The new Prospect Park West bike lane is so controversial that it has caused a war between the neighborhood’s icons of self-righteousness — parents and cyclists.
Drivers, of course, are up in arms, too (but who cares about them, anyway?).
The bike lane — still under construction from Grand Army Plaza to 15th Street
— has already eliminated one lane of car traffic, which has been converted into a two-way strip for bicycle travel.
That’s creating a problem for pedestrians, who are accustomed to only looking at the oncoming car traffic when crossing the street. Now, walkers have to worry about cyclists coming in both directions — and many of the two-wheelers are jerks.
“They think they own the road, they don’t stop when they’re crossing [an intersection],” said Rita Martinez, pushing her 2-year-old son into the park. “They always think they have the right of way — sometimes they’ll just scream to get out of the way when I’m pushing a stroller!”
Other Slopers had similarly frayed nerves.
“Even with the ‘Walk’ sign, I’m afraid to cross because bikers will just zoom by,” said Miriam Stern, another local with a 5-month-old kid.
Sure, it’s always the biker’s fault, isn’t it, mocked the Bike Snob, who literally wrote the book on the cycling worldand sees the latest kerfuffle as just another opportunity for non-cyclists to bash the two-wheelers.
“Obviously, cyclists should not shout at pedestrians who have the right of way,” said the Snob, Eben Weiss. “[But] if a pedestrian jaywalks while listening to an iPod or jockeying a smartphone, that’s also stupid.
“I think people tend to want to rub new bike lanes in cyclists’ face whenever a rider does something stupid on them, which is unfortunate,” he added.
But cycling etiquette aside — the Prospect Park West bike lane was intended primarily as a “traffic calming” measure — albeit one that hasn’t calmed the stroller-pushers who can’t see over the parked cars that form a barrier between the two lanes of auto traffic and the Prospect Park West sidewalk.
“It’s hard to see cars in the street when you’re crossing with the stroller,” said Charlotte Barnett, a nanny in the neighborhood.
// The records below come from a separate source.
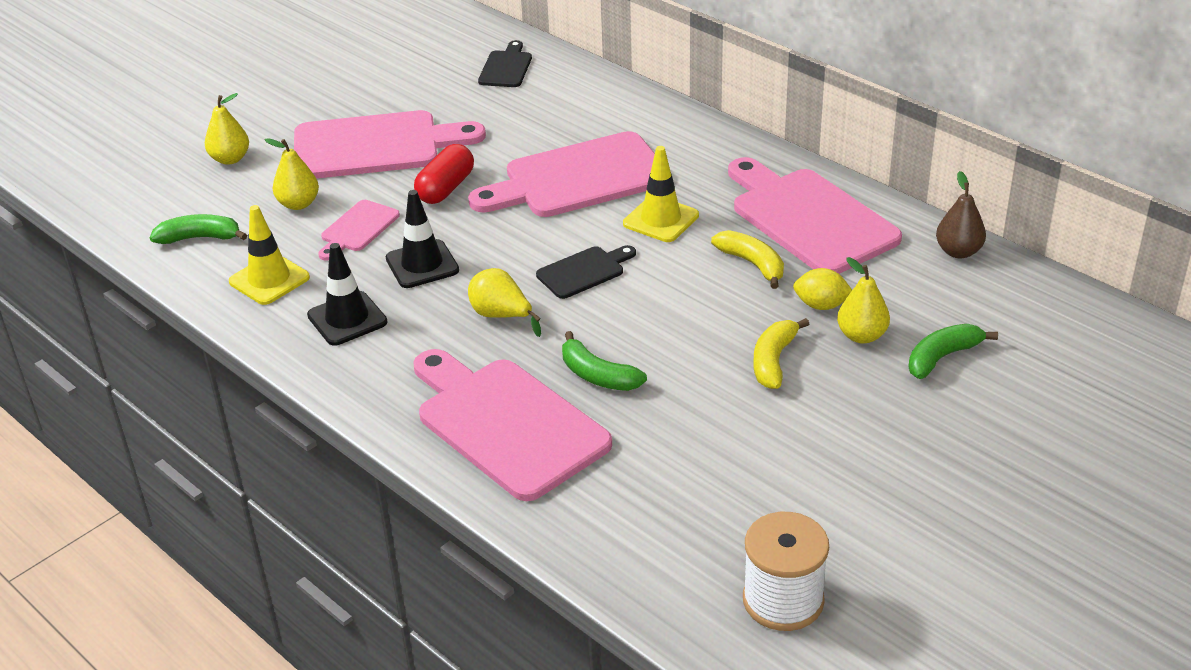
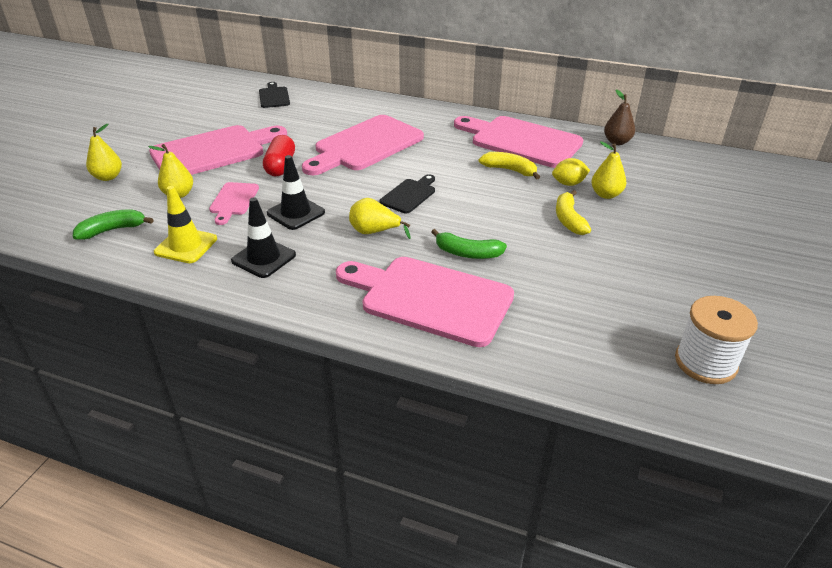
camera: 25 degrees left, 0 degrees up
yellow traffic cone [623,146,699,242] -> none
green banana [908,324,998,379] -> none

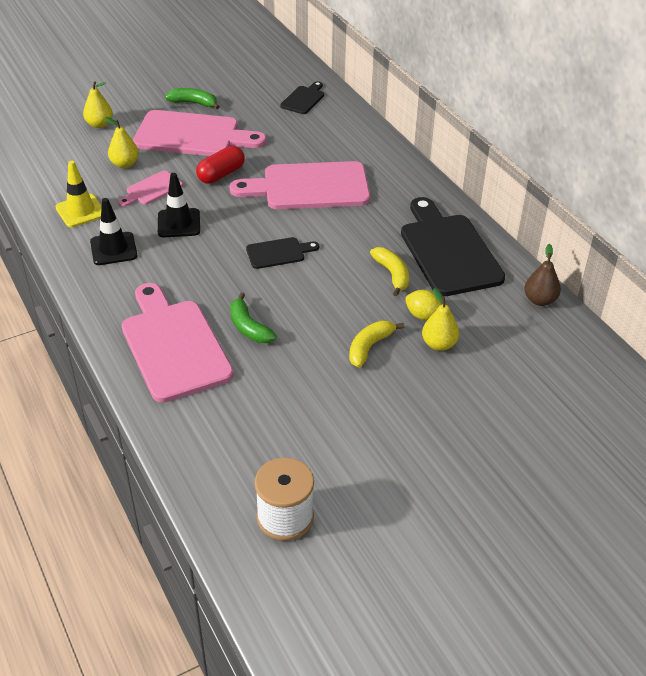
camera: 40 degrees right, 5 degrees up
green banana [73,210,154,240] -> green banana moved to [165,88,220,109]
yellow pear [349,198,410,239] -> none
pink cutting board [454,116,583,168] -> black cutting board [401,197,505,296]

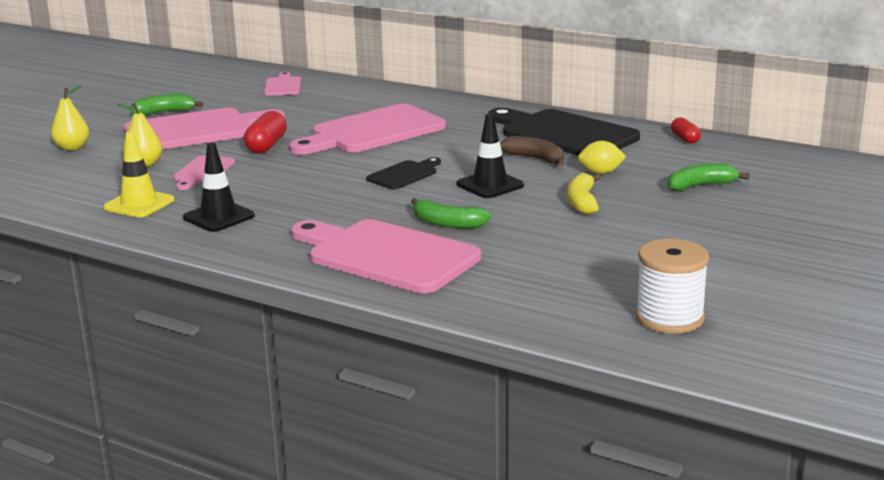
camera: 30 degrees left, 20 degrees down
black traffic cone [158,173,200,237] -> black traffic cone moved to [456,113,524,198]
black cutting board [280,81,324,114] -> pink cutting board [264,72,301,96]
yellow banana [370,247,409,296] -> brown banana [500,136,565,165]
yellow pear [422,288,460,351] -> none
brown pear [524,244,561,306] -> red capsule [671,118,701,143]
none -> green banana [668,163,749,191]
Yes, it’s war out there — but one that Department of Transportation spokesman Monty Dean predicted would reach a cease fire once everyone becomes accustomed to the new lane.
“These lanes can be instructive,” said Dean. “For instance, the city’s first protected bike path on Ninth Avenue [a Manhattan street] resulted in a 56-percent reduction of injuries to all street users — cyclists, pedestrians and motorists — and we’ve seen similar results along protected paths elsewhere [such as the Kent Avenue bike lane].”
Another agency spokesman added that 46 percent of bike traffic on Prospect Park West had been riding on the sidewalk on weekdays, presenting a danger to pedestrians. And 14 percent of cyclists were even riding against traffic, creating an even more hazardous situation.
“When complete, the new lanes will make bike travel more predictable and alleviate the chaotic patterns that long preceded the lane,” said the spokesman, Seth Solomonow.
Perhaps, but you do have to remember that we’re all New Yorkers here, added Noah Budnick of Transportation Alternatives, a cycling advocacy group.
“New Yorkers are always thinking about themselves — pushing their way onto the subway, or running red lights in their cars,” he said. “Failure to yield doesn’t only happen with cyclists.”